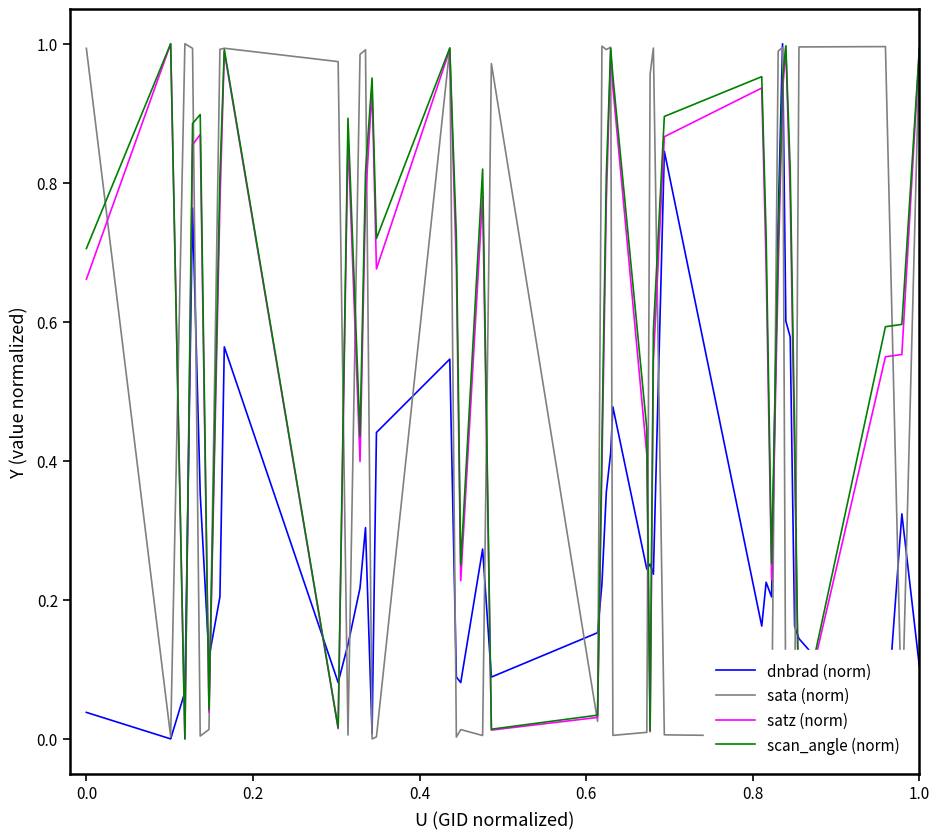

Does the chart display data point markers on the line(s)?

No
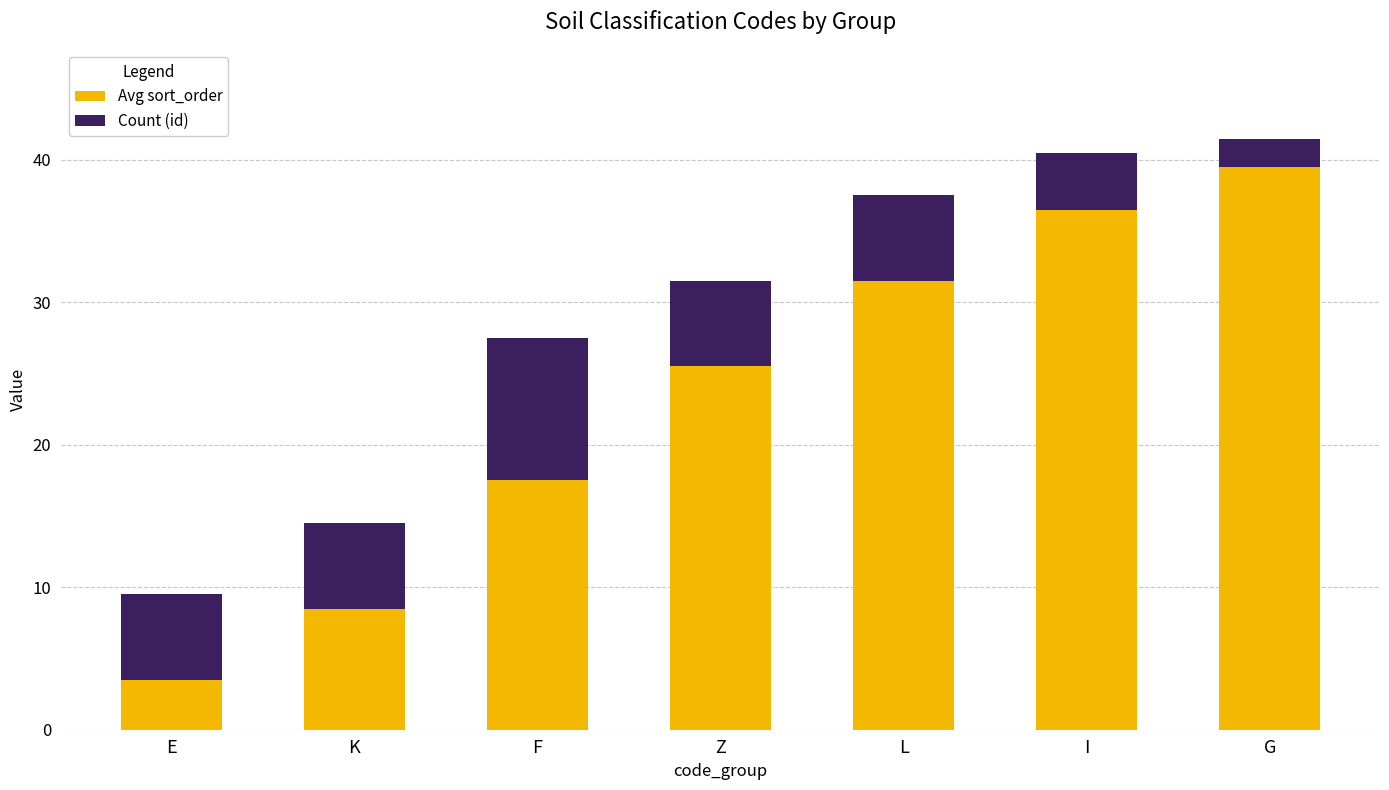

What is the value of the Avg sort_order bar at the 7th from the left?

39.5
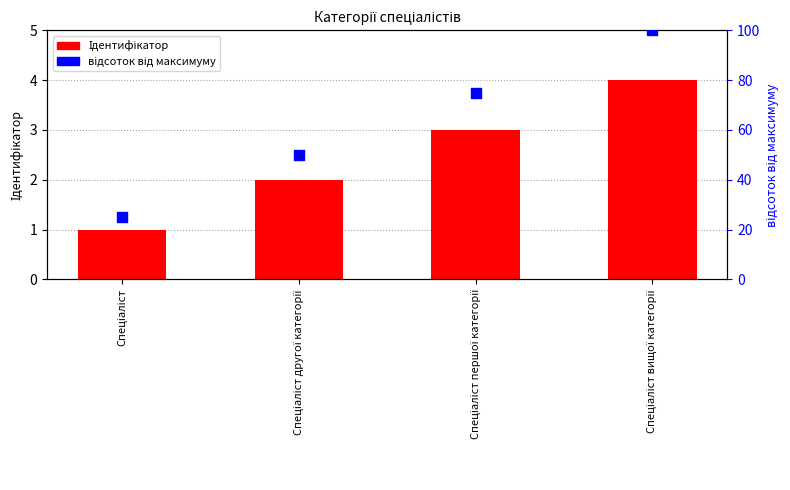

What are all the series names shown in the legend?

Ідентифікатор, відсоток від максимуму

════════════════════

Problem statement
Extract every text line of the material above verbatim, in its original order, omitting the pictures.

Response to the exercise
Does the chart display data point markers on the line(s)?

No

What is the value of the Avg sort_order bar at the 7th from the left?

39.5

What are all the series names shown in the legend?

Ідентифікатор, відсоток від максимуму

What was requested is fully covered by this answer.